10. Ikut serta dalam kegiatan organisasi mahasiswa pada perguruan tinggi yang bersangkutan;
11. Memperoleh pelayanan khusus bilamana menyandang cacat.
12. Menjadi anggota perpustakaan setelah memenuhi ketentuan khusus tentang keanggotaan perpustakaan
Pelaksanaan ketentuan sebagaimana dimaksud dalam ayat (1) diatur oleh pimpinan masing-masing perguruan tinggi.

           Pasal 110
Setiap mahasiswa berkewajiban untuk :
1. Mematuhi semua peraturan/ketentuan yang berlaku pada perguruan tinggi yang bersangkutan;
2. Ikut memelihara sarana dan prasarana serta kebersihan, ketertiban dan keamanan perguruan tinggi yang bersangkutan;
3. Ikut menanggung biaya penyelenggaraan pendidikan kecuali bagi mahasiswa yang dibebaskan dari kewajiban tersebut sesuai dengan peraturan yang berlaku;
4. Menghargai ilmu pengetahuan, teknologi, dan/atau kesenian;
5. Menjaga kewibawaan dan nama baik perguruan tinggi yang bersangkutan;
6. Menjunjung tinggi kebudayaan nasional.
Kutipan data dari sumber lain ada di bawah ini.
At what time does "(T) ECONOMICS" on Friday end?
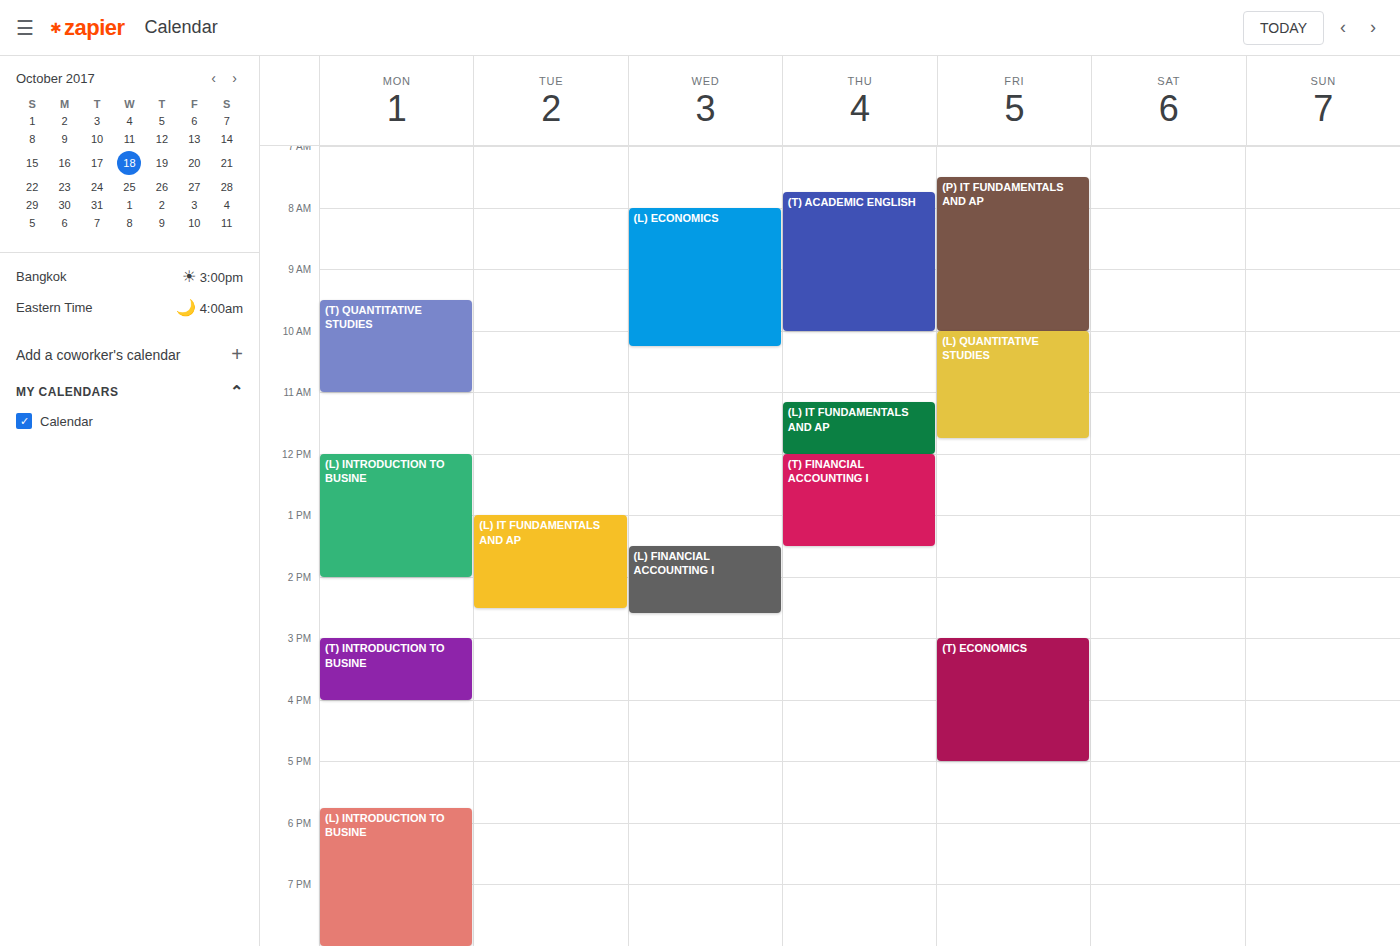
5:00 PM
7. Tidak mencemarkan nama pimpinan , dosen, karyawan, dan seluruh akademika
8. Menyiapkan diri untuk secara terus menerus mengikuti kegiatan
9. Bertingkah laku, berdisiplin dan bertanggung jawab sehingga suasana belajar mengajar tidak terganggu
10.Memelihara penampilan sesuai dengan statusnya sebagai mahaiswa yang berkepribadian

                       Pelaksanaan ketentuan sebagaimana dimaksud dalam ayat (1) diatur oleh pimpinan perguruan tinggi.